[Opening DATA LISTING section]

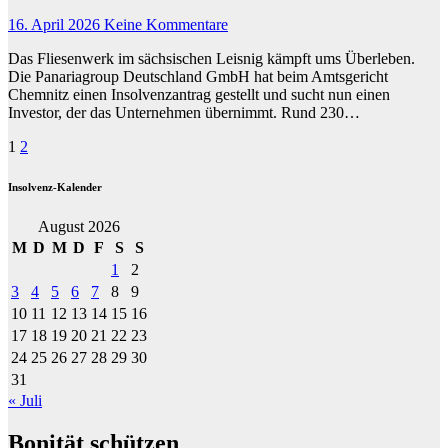
16. April 2026
Keine Kommentare
Das Fliesenwerk im sächsischen Leisnig kämpft ums Überleben.
Die Panariagroup Deutschland GmbH hat beim Amtsgericht
Chemnitz einen Insolvenzantrag gestellt und sucht nun einen
Investor, der das Unternehmen übernimmt. Rund 230…
Seitennummerierung
1
2
der
Insolvenz-Kalender
Beiträge
August 2026
M
D
M
D
F
S
S
1
2
3
4
5
6
7
8
9
10
11
12
13
14
15
16
17
18
19
20
21
22
23
24
25
26
27
28
29
30
31
« Juli
Bonität schützen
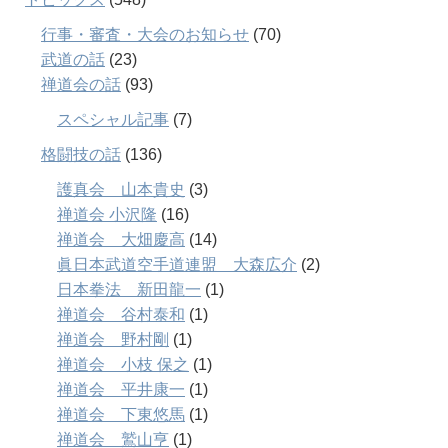
行事・審査・大会のお知らせ
(70)
武道の話
(23)
禅道会の話
(93)
スペシャル記事
(7)
格闘技の話
(136)
護真会 山本貴史
(3)
禅道会 小沢隆
(16)
禅道会 大畑慶高
(14)
眞日本武道空手道連盟 大森広介
(2)
日本拳法 新田龍一
(1)
禅道会 谷村泰和
(1)
禅道会 野村剛
(1)
禅道会 小枝 保之
(1)
禅道会 平井康一
(1)
禅道会 下東悠馬
(1)
禅道会 鷲山亨
(1)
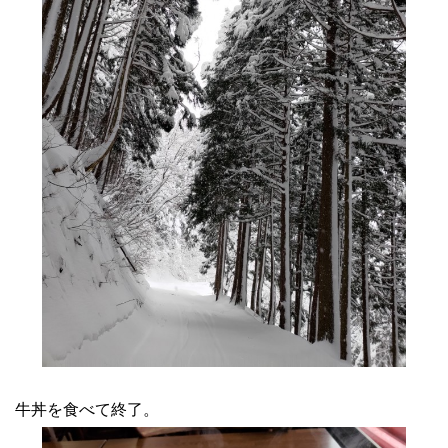
牛丼を食べて終了。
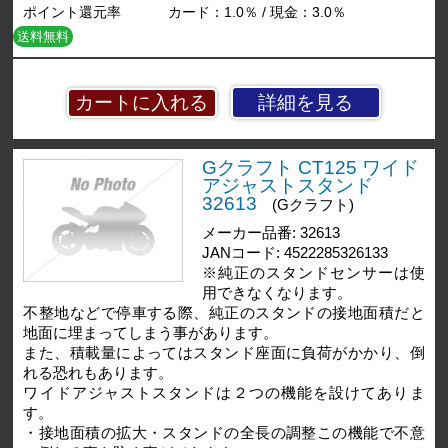
ポイント還元率
カード：1.0％ / 現金：3.0％
送料無料
詳細を見る
Gクラフト CT125 ワイド
アジャストスタンド
32613
(Gクラフト)
メーカー品番: 32613
JANコード: 4522285326133
※純正のスタンドセンサーは使
用できなくなります。
不整地などで停車する際、純正のスタンドの接地面積だと
地面に埋まってしまう事があります。
また、積載量によってはスタンド座面に負荷がかかり、倒
れる恐れもあります。
ワイドアジャストスタンドは２つの機能を設けてありま
す。
・接地面積の拡大・スタンドの全長の調整この機能で不意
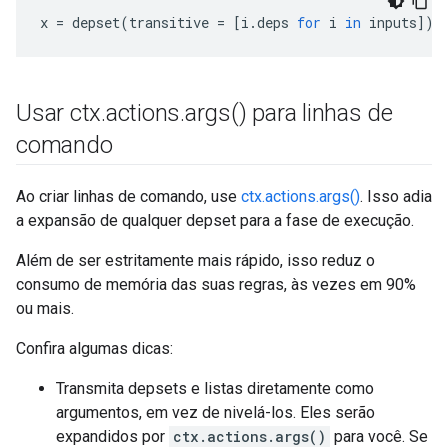
x
=
depset
(
transitive
=
[
i
.
deps
for
i
in
inputs
])
Usar ctx
.
actions
.
args(
) para linhas de
comando
Ao criar linhas de comando, use
ctx.actions.args()
. Isso adia
a expansão de qualquer depset para a fase de execução.
Além de ser estritamente mais rápido, isso reduz o
consumo de memória das suas regras, às vezes em 90%
ou mais.
Confira algumas dicas:
Transmita depsets e listas diretamente como
argumentos, em vez de nivelá-los. Eles serão
expandidos por
ctx.actions.args()
para você. Se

[Closing DATA LISTING section]

REQUEST:
Recast the text read from all of these entries as a JSON list of strings, with one string for each line and no blank lines. Leave the pictures out.

SOLUTION:
[
  "16. April 2026",
  "Keine Kommentare",
  "Das Fliesenwerk im sächsischen Leisnig kämpft ums Überleben.",
  "Die Panariagroup Deutschland GmbH hat beim Amtsgericht",
  "Chemnitz einen Insolvenzantrag gestellt und sucht nun einen",
  "Investor, der das Unternehmen übernimmt. Rund 230…",
  "Seitennummerierung",
  "1",
  "2",
  "der",
  "Insolvenz-Kalender",
  "Beiträge",
  "August 2026",
  "M",
  "D",
  "M",
  "D",
  "F",
  "S",
  "S",
  "1",
  "2",
  "3",
  "4",
  "5",
  "6",
  "7",
  "8",
  "9",
  "10",
  "11",
  "12",
  "13",
  "14",
  "15",
  "16",
  "17",
  "18",
  "19",
  "20",
  "21",
  "22",
  "23",
  "24",
  "25",
  "26",
  "27",
  "28",
  "29",
  "30",
  "31",
  "« Juli",
  "Bonität schützen",
  "行事・審査・大会のお知らせ",
  "(70)",
  "武道の話",
  "(23)",
  "禅道会の話",
  "(93)",
  "スペシャル記事",
  "(7)",
  "格闘技の話",
  "(136)",
  "護真会 山本貴史",
  "(3)",
  "禅道会 小沢隆",
  "(16)",
  "禅道会 大畑慶高",
  "(14)",
  "眞日本武道空手道連盟 大森広介",
  "(2)",
  "日本拳法 新田龍一",
  "(1)",
  "禅道会 谷村泰和",
  "(1)",
  "禅道会 野村剛",
  "(1)",
  "禅道会 小枝 保之",
  "(1)",
  "禅道会 平井康一",
  "(1)",
  "禅道会 下東悠馬",
  "(1)",
  "禅道会 鷲山亨",
  "(1)",
  "牛丼を食べて終了。",
  "ポイント還元率",
  "カード：1.0％ / 現金：3.0％",
  "送料無料",
  "詳細を見る",
  "Gクラフト CT125 ワイド",
  "アジャストスタンド",
  "32613",
  "(Gクラフト)",
  "メーカー品番: 32613",
  "JANコード: 4522285326133",
  "※純正のスタンドセンサーは使",
  "用できなくなります。",
  "不整地などで停車する際、純正のスタンドの接地面積だと",
  "地面に埋まってしまう事があります。",
  "また、積載量によってはスタンド座面に負荷がかかり、倒",
  "れる恐れもあります。",
  "ワイドアジャストスタンドは２つの機能を設けてありま",
  "す。",
  "・接地面積の拡大・スタンドの全長の調整この機能で不意",
  "x",
  "=",
  "depset",
  "(",
  "transitive",
  "=",
  "[",
  "i",
  ".",
  "deps",
  "for",
  "i",
  "in",
  "inputs",
  "])",
  "Usar ctx",
  ".",
  "actions",
  ".",
  "args(",
  ") para linhas de",
  "comando",
  "Ao criar linhas de comando, use",
  "ctx.actions.args()",
  ". Isso adia",
  "a expansão de qualquer depset para a fase de execução.",
  "Além de ser estritamente mais rápido, isso reduz o",
  "consumo de memória das suas regras, às vezes em 90%",
  "ou mais.",
  "Confira algumas dicas:",
  "Transmita depsets e listas diretamente como",
  "argumentos, em vez de nivelá-los. Eles serão",
  "expandidos por",
  "ctx.actions.args()",
  "para você. Se"
]